I also have “hit and run” obsessions that date back several years. Like you, I have done questionable things behind the wheel in moments of peer pressure or pure confidence. I highly doubt you hit this person with your car, but with OCD, we must live with “the unlikely” as haunting possibility. Show yourself some self compassion, and don’t confuse shame with guilt. We don’t leave our homes with the intention of harming others, but we do leave our homes inevitably human. We make mistakes, but “doing bad” is not the same as “being bad.”
Lastly, as it has helped me in recent times, I encourage you to respond (only) to consequences. “I could have” hit somebody with my car driving to work yesterday, but I chose not to obsess, ruminate, or dwell here. I continued driving down the road realizing that there will be consequences in the event an accident should ever happen. “We suffer more often in imagination than in reality.”
That is "false memory ocd" there is a category of ocd that is about intrusive thoughts or past subconscious dreams the ocd is trying to play tricks on you.

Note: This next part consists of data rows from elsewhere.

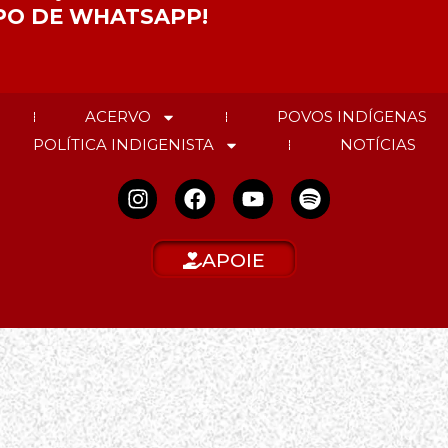
PO DE WHATSAPP!
ACERVO
POVOS INDÍGENAS
POLÍTICA INDIGENISTA
NOTÍCIAS
APOIE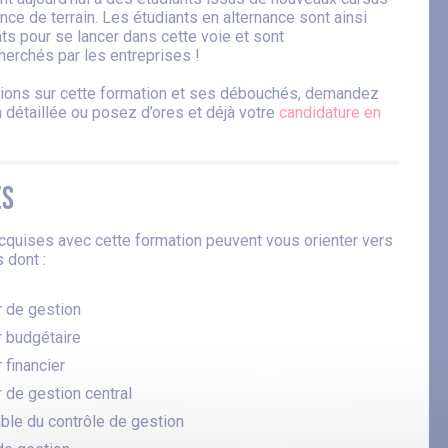
ence de terrain. Les étudiants en alternance sont ainsi
ts pour se lancer dans cette voie et sont
herchés par les entreprises !
tions sur cette formation et ses débouchés, demandez
 détaillée ou posez d’ores et déjà votre
candidature en
és
uises avec cette formation peuvent vous orienter vers
 dont :
r de gestion
r budgétaire
 financier
 de gestion central
le du contrôle de gestion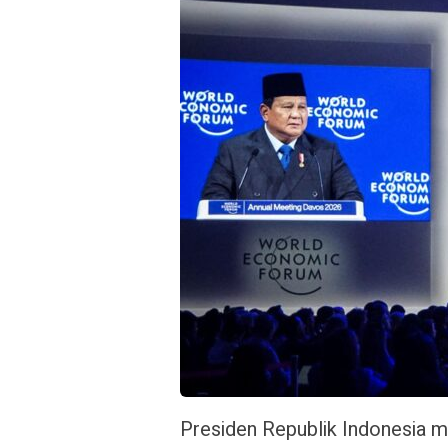
Presiden Republik Indonesia 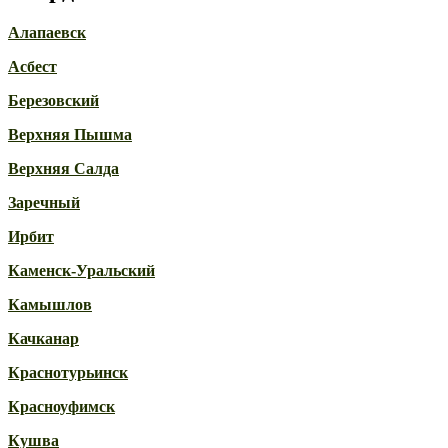
Алапаевск
Асбест
Березовский
Верхняя Пышма
Верхняя Салда
Заречный
Ирбит
Каменск-Уральский
Камышлов
Качканар
Краснотурьинск
Красноуфимск
Кушва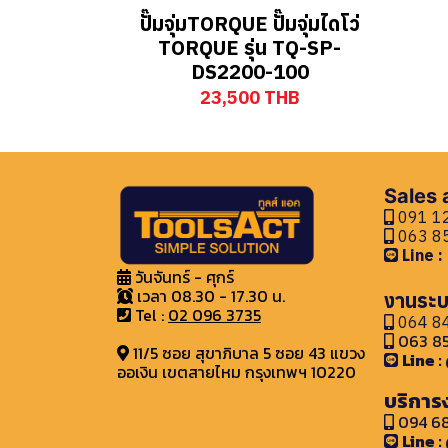
ปั๊มจุ่มTORQUE ปั๊มจุ่มไดโว่
TORQUE รุ่น TQ-SP-
DS2200-100
23,500 THB
Sales
091 12
063 85
Line 
วันจันทร์ - ศุกร์
เวลา 08.30 - 17.30 น.
งานระบ
Tel :
02 096 3735
064 84
063 85
11/5 ซอย สุขาภิบาล 5 ซอย 43 แขวง
Line 
ออเงิน เขตสายไหม กรุงเทพฯ 10220
บริการ
094 68
Line 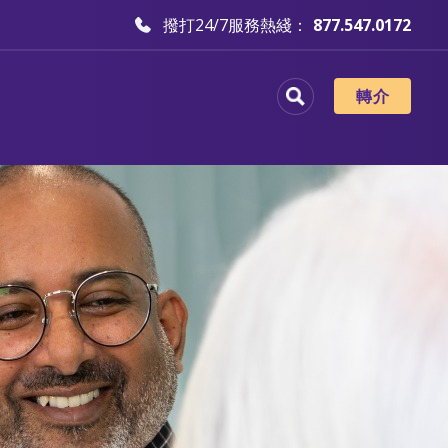
撥打24/7服務熱綫：
877.547.0172
轉介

Ocd is usually label the doubting disease and it tends to latch on things we would worry about/morals.
May I suggest a program that I just joined called NOCD it's therapist that do exposure and response at an affordable rate (compared to other places) and they accept insurance. The worst thing someone with ocd can experience is uncertainty and that's where ocd tries to latch on. The more uncertainty (what if, doubts), the more you ruminate/obsessed. This book has been so helpful "Overcoming unwanted intrusive thoughts" by Sally Winston and Martin Seif. This book has really allowed me to understand ocd better.